Prankster puts Kirribilli House on sale
November 22, 2007

Kirribilli House, Sydney, AustraliaAn online prankster has listed the prime minister’s Sydney residence, Kirribilli House, for sale on an internet real estate site.

It’s not the first time Kirribilli House has been the target of a bogus for-sale listing.

The latest fictitious advertisement suggests the four-bedroom abode at 111 Kirribilli Avenue will be “open for inspection – sorry open for election” this Saturday.

“Far superior to any old Lodge in Canberra, this house fits a family of five and provides the ultimate abode in which to be relaxed and comfortable,” the ad says, playing on John Howard’s statement before the 1996 election on his vision for Australia.

“Includes a $200,000 set of executive chairs (not from Ikea!), plans for $500,000-plus renovation of the dining room to re-enact the predicted last supper.

“Uses 28 times more water than the average Sydney household – one of few properties that can be credited for creating its own mini-drought.

“Current occupant considering a move even if a new lease is signed.”

And the price? “Negotiable just like your Work Choices employment contract.”

The ad, on Fairfax’s Domain website, comes complete with photographs of Kirribilli’s magnificent grounds and waterfront location on Sydney Harbour.

One of the shots shows a man posing outside the front entrance wearing a Kevin07 T-shirt.

It urges prospective buyers to “act now, it’s only a matter of time before interest rates go up again, and again and maybe even again”.

The latest fake advertisement appears to be a reworked version of one placed on Domain in September that listed Kirribilli for sale for $15.

But it’s just the latest in a long line of pranks ahead of Saturday’s federal election.
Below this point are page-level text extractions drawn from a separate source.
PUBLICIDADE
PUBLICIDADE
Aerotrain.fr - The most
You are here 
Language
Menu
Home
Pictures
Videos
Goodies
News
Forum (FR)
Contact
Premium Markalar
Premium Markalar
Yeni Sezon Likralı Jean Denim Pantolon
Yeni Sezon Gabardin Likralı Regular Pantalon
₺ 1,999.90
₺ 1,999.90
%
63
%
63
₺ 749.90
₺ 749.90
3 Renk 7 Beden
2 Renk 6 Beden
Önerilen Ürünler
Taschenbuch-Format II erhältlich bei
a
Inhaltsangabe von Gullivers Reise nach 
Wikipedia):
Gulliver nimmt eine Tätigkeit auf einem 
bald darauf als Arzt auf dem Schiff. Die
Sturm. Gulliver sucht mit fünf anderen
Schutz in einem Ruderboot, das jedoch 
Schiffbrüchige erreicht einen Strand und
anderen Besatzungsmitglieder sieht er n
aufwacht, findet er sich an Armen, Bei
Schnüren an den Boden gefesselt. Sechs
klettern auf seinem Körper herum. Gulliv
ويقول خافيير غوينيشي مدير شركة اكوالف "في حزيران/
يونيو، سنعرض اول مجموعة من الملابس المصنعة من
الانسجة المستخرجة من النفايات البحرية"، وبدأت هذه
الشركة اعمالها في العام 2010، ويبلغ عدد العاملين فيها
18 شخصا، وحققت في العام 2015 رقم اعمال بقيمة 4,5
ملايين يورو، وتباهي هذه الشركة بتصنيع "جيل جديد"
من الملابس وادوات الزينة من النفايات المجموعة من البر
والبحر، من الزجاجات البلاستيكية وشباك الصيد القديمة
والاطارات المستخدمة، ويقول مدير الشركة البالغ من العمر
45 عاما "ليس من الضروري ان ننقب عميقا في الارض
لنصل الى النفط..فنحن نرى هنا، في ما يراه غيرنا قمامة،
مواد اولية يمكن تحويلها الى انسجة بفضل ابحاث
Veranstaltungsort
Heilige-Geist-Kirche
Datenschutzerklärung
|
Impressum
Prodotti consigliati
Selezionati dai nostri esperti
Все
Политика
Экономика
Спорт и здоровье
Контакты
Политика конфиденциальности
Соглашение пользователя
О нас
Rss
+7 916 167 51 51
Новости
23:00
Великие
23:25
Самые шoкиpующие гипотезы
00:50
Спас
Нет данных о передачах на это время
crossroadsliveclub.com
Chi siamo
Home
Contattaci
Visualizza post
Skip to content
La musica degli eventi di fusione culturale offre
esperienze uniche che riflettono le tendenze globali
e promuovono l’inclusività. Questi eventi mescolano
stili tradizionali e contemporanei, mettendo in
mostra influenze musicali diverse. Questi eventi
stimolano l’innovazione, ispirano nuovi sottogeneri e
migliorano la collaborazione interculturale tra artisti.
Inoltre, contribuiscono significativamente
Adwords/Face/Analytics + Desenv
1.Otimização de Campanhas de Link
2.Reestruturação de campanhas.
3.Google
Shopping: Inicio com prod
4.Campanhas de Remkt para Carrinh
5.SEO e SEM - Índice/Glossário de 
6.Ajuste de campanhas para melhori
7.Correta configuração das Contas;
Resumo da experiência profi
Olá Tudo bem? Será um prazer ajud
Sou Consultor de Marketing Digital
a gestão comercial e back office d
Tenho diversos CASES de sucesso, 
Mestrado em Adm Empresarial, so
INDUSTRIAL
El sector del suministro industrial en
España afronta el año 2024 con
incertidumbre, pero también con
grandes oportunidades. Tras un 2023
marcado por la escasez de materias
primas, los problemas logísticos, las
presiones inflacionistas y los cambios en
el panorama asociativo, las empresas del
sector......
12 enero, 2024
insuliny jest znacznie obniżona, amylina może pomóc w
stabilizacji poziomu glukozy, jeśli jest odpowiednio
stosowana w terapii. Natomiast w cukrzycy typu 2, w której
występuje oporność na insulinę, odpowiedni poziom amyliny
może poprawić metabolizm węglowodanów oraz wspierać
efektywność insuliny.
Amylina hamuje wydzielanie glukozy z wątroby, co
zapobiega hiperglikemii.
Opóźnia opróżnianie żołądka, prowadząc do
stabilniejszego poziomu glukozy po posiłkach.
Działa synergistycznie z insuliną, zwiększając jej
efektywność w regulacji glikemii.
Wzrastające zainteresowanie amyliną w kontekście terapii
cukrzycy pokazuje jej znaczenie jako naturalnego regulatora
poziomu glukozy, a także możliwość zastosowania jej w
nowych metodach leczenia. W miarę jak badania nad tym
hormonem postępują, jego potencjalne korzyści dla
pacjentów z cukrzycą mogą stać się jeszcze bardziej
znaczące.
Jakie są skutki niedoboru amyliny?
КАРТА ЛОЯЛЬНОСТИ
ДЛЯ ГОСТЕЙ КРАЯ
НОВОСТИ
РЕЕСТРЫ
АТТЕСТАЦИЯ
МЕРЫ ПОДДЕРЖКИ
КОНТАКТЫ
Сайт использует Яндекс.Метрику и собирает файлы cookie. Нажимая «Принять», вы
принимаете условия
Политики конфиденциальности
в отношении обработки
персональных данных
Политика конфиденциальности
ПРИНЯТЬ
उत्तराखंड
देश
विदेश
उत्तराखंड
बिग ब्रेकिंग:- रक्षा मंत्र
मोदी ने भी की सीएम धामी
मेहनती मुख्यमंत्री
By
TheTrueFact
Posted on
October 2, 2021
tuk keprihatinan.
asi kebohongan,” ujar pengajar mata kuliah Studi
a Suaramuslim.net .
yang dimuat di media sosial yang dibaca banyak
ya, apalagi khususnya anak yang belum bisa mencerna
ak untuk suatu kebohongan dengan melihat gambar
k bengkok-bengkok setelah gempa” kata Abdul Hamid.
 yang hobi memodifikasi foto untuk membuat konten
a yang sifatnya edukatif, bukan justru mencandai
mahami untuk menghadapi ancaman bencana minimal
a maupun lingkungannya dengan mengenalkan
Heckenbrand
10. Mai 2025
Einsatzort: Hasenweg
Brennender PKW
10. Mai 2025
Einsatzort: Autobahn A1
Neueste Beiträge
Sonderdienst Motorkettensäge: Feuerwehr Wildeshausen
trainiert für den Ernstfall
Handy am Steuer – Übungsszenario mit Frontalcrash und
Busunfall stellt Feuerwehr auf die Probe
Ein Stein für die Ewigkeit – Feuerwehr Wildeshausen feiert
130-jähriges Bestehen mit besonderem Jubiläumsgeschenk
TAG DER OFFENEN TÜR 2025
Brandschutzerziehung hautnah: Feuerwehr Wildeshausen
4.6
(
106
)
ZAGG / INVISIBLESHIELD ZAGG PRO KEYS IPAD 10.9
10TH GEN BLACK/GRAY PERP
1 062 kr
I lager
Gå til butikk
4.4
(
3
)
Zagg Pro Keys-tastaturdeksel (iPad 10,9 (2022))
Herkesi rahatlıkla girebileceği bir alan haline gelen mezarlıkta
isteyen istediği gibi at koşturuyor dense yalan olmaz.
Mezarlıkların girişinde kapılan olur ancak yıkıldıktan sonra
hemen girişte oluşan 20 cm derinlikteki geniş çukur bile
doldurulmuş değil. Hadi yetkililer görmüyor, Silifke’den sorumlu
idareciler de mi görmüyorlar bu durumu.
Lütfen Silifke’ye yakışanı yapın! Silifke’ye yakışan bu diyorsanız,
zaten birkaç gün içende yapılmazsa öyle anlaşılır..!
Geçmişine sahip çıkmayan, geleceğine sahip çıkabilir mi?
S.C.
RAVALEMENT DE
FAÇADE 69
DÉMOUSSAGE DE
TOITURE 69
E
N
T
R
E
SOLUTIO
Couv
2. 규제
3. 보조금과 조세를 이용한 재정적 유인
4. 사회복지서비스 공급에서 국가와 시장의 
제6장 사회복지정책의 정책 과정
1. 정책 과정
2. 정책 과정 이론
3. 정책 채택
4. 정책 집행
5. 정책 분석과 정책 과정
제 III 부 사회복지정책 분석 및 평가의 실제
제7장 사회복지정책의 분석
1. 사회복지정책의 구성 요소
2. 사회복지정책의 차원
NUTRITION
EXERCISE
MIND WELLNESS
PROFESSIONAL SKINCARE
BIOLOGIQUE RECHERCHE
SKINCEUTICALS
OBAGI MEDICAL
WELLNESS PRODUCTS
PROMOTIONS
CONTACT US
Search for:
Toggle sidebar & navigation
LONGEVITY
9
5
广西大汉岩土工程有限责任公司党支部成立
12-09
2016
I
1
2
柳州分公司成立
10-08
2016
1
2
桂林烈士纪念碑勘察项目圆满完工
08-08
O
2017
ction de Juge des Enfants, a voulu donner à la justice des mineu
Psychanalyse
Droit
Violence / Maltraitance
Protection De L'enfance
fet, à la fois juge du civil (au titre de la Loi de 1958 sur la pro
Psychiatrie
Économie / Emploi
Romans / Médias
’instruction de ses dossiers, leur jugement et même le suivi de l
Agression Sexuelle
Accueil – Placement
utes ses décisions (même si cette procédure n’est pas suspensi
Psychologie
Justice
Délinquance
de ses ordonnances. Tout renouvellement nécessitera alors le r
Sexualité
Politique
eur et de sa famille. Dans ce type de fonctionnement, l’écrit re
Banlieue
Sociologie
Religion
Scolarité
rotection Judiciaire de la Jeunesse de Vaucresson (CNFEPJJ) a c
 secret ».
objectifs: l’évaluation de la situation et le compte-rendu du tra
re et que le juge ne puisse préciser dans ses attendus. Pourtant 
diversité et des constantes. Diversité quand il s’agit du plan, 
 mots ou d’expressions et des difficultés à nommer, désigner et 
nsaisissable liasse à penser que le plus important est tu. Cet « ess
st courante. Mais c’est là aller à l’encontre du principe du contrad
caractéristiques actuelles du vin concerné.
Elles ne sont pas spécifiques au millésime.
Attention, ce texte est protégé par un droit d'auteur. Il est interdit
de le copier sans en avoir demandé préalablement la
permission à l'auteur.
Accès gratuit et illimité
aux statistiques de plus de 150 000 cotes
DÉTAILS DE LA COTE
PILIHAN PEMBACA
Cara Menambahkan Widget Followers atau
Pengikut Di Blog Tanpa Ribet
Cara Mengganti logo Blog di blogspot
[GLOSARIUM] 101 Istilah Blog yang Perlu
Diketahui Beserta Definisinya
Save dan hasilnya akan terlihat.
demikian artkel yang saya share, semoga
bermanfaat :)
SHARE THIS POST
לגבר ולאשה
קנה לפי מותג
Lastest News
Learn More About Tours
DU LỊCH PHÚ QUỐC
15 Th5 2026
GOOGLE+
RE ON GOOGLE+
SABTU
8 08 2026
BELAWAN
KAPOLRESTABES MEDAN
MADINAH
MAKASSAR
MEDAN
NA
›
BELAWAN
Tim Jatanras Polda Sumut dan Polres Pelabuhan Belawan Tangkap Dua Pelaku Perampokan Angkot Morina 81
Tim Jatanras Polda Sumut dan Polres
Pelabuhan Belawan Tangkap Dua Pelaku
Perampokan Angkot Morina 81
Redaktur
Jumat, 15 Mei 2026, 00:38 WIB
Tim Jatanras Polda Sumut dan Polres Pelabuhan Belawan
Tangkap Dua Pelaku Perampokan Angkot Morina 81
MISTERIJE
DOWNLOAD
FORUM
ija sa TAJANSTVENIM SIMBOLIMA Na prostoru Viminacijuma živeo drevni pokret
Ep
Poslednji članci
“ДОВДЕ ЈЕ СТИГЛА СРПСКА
Fairfax Media corporate affairs director Bruce Wolpe said Domain considered whether or not to run the hoax advertisement, but went ahead because it was in jest.

“The ad on clear investigation is a bit of fun as we get closer to the election – it’s no more, no less than that,” Mr Wolpe told Fairfax websites.

“It’s not unlike other imaginative ploys from creative people in election campaigns.”